- [WORK INSTRUCTIONS] Reproduce the listing from its start through the line containing "I read 140 mmHg", inclusive, substituting "blood pressure gauge" for "sphygmomanometer" and leaving everything else unchanged.

- [LISTED ENTRIES]

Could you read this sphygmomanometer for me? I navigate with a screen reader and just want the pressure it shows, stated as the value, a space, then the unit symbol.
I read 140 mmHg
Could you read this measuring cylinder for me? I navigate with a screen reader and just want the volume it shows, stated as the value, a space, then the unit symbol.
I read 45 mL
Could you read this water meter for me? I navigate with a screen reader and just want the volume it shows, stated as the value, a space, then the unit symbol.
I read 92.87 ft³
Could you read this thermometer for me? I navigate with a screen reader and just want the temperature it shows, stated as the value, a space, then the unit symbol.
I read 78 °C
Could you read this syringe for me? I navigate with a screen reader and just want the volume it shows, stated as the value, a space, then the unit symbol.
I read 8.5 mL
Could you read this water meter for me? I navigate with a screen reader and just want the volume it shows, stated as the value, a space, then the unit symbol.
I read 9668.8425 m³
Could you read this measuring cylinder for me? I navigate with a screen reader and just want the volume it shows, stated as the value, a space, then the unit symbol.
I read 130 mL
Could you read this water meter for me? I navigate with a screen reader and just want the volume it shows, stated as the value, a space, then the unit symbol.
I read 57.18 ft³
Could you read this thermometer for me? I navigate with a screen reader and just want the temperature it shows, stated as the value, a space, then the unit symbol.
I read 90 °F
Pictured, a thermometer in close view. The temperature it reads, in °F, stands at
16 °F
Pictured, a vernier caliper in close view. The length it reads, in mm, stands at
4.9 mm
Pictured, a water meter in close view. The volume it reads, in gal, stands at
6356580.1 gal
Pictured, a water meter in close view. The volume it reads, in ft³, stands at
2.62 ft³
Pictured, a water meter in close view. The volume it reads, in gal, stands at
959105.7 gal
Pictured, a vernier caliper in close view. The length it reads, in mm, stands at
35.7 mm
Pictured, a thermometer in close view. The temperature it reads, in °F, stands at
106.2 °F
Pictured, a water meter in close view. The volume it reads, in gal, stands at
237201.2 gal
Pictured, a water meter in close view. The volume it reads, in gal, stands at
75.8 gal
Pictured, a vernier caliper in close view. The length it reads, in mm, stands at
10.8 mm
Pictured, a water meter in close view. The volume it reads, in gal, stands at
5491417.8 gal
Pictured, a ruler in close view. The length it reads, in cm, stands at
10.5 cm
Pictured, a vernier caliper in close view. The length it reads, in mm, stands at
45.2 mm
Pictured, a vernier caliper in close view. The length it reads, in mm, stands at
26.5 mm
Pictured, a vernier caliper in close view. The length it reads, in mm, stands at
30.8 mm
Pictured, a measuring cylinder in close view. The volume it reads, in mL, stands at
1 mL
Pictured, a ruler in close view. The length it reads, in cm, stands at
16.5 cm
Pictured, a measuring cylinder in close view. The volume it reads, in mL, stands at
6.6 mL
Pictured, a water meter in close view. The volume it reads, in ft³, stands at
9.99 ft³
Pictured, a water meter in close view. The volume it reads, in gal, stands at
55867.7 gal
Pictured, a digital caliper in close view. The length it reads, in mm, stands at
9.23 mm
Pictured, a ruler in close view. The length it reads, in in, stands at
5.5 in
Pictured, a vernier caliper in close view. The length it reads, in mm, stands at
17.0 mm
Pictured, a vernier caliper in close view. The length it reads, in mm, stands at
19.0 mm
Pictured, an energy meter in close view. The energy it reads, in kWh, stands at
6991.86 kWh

- [ANSWER SPACE]
Could you read this blood pressure gauge for me? I navigate with a screen reader and just want the pressure it shows, stated as the value, a space, then the unit symbol.
I read 140 mmHg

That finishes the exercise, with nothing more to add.